Saving and Loading DataFrames¶

In this guide, you will learn how to save and load Woodwork DataFrames.

Saving a Woodwork DataFrame¶

After defining a Woodwork DataFrame with the proper logical types and semantic tags, you can save the DataFrame and typing information by using DataFrame.ww.to_disk. By default, this method will create a directory that contains a data folder and a woodwork_typing_info.json file, but users have the ability to specify different values if needed. Refer to the API Guide for more information on the parameters that can be specified when using the to_disk method.

To illustrate, we will use this retail DataFrame which already comes configured with Woodwork typing information.

[1]:

from woodwork.demo import load_retail
df = load_retail(nrows=100)
df.ww.schema

[1]:

	Logical Type	Semantic Tag(s)
Column
order_product_id	Categorical	['index']
order_id	Categorical	['category']
product_id	Categorical	['category']
description	NaturalLanguage	[]
quantity	Integer	['numeric']
order_date	Datetime	['time_index']
unit_price	Double	['numeric']
customer_name	Categorical	['category']
country	Categorical	['category']
total	Double	['numeric']
cancelled	Boolean	[]

[2]:

df.head()

[2]:

	order_product_id	order_id	product_id	description	quantity	order_date	unit_price	customer_name	country	total	cancelled
0	0	536365	85123A	WHITE HANGING HEART T-LIGHT HOLDER	6	2010-12-01 08:26:00	4.2075	Andrea Brown	United Kingdom	25.245	False
1	1	536365	71053	WHITE METAL LANTERN	6	2010-12-01 08:26:00	5.5935	Andrea Brown	United Kingdom	33.561	False
2	2	536365	84406B	CREAM CUPID HEARTS COAT HANGER	8	2010-12-01 08:26:00	4.5375	Andrea Brown	United Kingdom	36.300	False
3	3	536365	84029G	KNITTED UNION FLAG HOT WATER BOTTLE	6	2010-12-01 08:26:00	5.5935	Andrea Brown	United Kingdom	33.561	False
4	4	536365	84029E	RED WOOLLY HOTTIE WHITE HEART.	6	2010-12-01 08:26:00	5.5935	Andrea Brown	United Kingdom	33.561	False

From the ww acessor, use to_disk to save the Woodwork DataFrame.

[3]:

df.ww.to_disk('retail')

You should see a new directory that contains the data and typing information.

retail
├── data
│   └── demo_retail_data.csv
└── woodwork_typing_info.json

Data Directory¶

The data directory contains the underlying data written in the specified format. If the user does not specify a filename, the method derives the filename from DataFrame.ww.name and uses CSV as the default format. You can change the format by setting the method’s format parameter to any of the following formats:

csv (default)
pickle
parquet
arrow
feather
orc

Typing Information¶

In woodwork_typing_info.json, you can see all of the typing information and metadata associated with the DataFrame. This information includes:

the version of the schema at the time of saving the DataFrame
the DataFrame name specified by DataFrame.ww.name
the column names for the index and time index
the column typing information, which contains the logical types with their parameters and semantic tags for each column
the loading information required for the DataFrame type and file format
the table metadata provided by DataFrame.ww.metadata (must be JSON serializable)

▸ **Dataset excerpt**
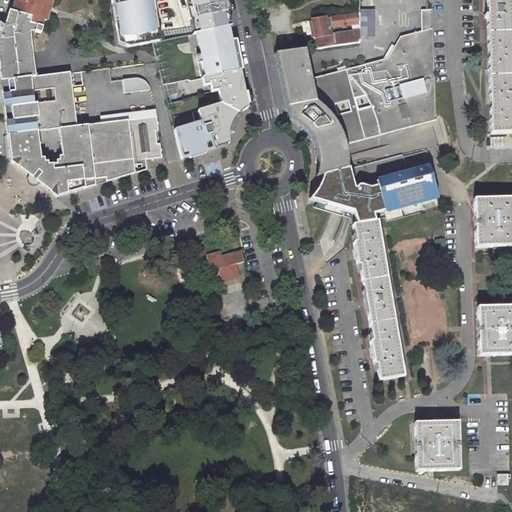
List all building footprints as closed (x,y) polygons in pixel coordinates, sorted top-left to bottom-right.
[(9,11),(5,13),(7,16),(4,18),(6,21),(3,22),(4,26),(2,27),(1,26),(0,25),(0,78),(0,81),(35,77),(30,37),(34,32),(40,34),(44,21),(46,21),(52,0),(18,0),(17,5),(14,6),(12,12),(9,11)] [(167,41),(159,0),(110,0),(117,44),(130,49),(167,41)] [(185,0),(190,20),(193,34),(231,26),(224,0),(185,0)] [(485,0),(487,60),(487,69),(489,134),(511,133),(511,10),(511,7),(511,0),(485,0)] [(373,37),(373,10),(360,10),(360,37),(373,37)] [(331,35),(329,27),(354,23),(359,22),(359,12),(312,20),(317,47),(360,40),(360,30),(355,30),(331,35)] [(193,34),(192,35),(201,79),(240,71),(231,26),(193,34)] [(346,153),(346,149),(345,145),(436,120),(435,82),(433,28),(400,36),(388,58),(311,79),(304,50),(275,54),(289,121),(296,125),(305,132),(308,136),(313,143),(316,151),(317,159),(317,167),(316,172),(315,177),(322,175),(347,169),(347,159),(346,153)] [(240,71),(201,79),(203,86),(210,85),(211,92),(218,91),(220,104),(220,105),(238,114),(241,112),(248,108),(240,71)] [(38,184),(56,198),(134,174),(133,161),(145,160),(154,159),(161,158),(159,144),(156,144),(155,131),(158,131),(156,117),(101,124),(101,127),(88,128),(88,126),(76,127),(69,73),(35,77),(0,81),(11,162),(28,176),(38,184)] [(122,80),(124,93),(150,90),(148,86),(146,83),(144,81),(142,80),(138,78),(136,78),(122,80)] [(234,119),(238,114),(220,105),(192,113),(195,126),(189,128),(189,126),(173,131),(180,159),(228,145),(228,136),(229,129),(231,124),(234,119)] [(506,137),(490,137),(490,146),(506,146),(506,137)] [(133,161),(134,174),(146,171),(145,160),(133,161)] [(352,225),(375,221),(373,215),(384,212),(384,213),(437,199),(429,167),(375,182),(376,187),(369,189),(362,186),(358,186),(357,187),(351,168),(347,169),(322,175),(321,180),(319,185),(316,190),(314,194),(309,200),(326,205),(325,206),(346,213),(345,217),(351,218),(352,225)] [(30,186),(33,186),(35,186),(36,185),(38,184),(28,176),(27,178),(26,180),(27,182),(28,184),(30,186)] [(511,197),(475,199),(477,246),(511,245),(511,197)] [(378,381),(403,377),(378,221),(375,221),(352,225),(355,242),(352,243),(356,266),(359,266),(371,341),(369,341),(373,365),(375,364),(378,381)] [(236,265),(243,263),(240,253),(221,258),(220,253),(206,257),(210,271),(211,271),(223,267),(223,268),(236,265)] [(214,285),(239,278),(236,265),(223,268),(223,267),(211,271),(214,285)] [(511,305),(479,307),(480,354),(490,354),(511,353),(511,305)] [(236,334),(234,336),(233,336),(232,338),(232,340),(232,342),(233,345),(235,346),(238,347),(241,347),(243,346),(245,343),(245,341),(244,338),(243,336),(241,335),(238,334),(236,334)] [(440,423),(414,423),(415,457),(415,472),(458,470),(457,422),(440,423)] [(497,474),(497,475),(497,485),(508,485),(508,479),(510,478),(510,475),(502,475),(502,473),(497,474)] [(399,511),(398,501),(381,504),(377,487),(342,493),(345,511),(399,511)]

▸ **Written problem 1**
List every file format that the Woodwork guide says the format parameter of to_disk can be set to.
▸ **Written problem 2**
Extract the passage of the Woodwork guide from "After defining a" to "df = load_retail(nrows=100)".
The listing has nothing to do with the Woodwork guide.

▸ **Problem solution 1**
csv (default)
pickle
parquet
arrow
feather
orc

▸ **Problem solution 2**
After defining a Woodwork DataFrame with the proper logical types and semantic tags, you can save the DataFrame and typing information by using DataFrame.ww.to_disk. By default, this method will create a directory that contains a data folder and a woodwork_typing_info.json file, but users have the ability to specify different values if needed. Refer to the API Guide for more information on the parameters that can be specified when using the to_disk method.

To illustrate, we will use this retail DataFrame which already comes configured with Woodwork typing information.

[1]:

from woodwork.demo import load_retail
df = load_retail(nrows=100)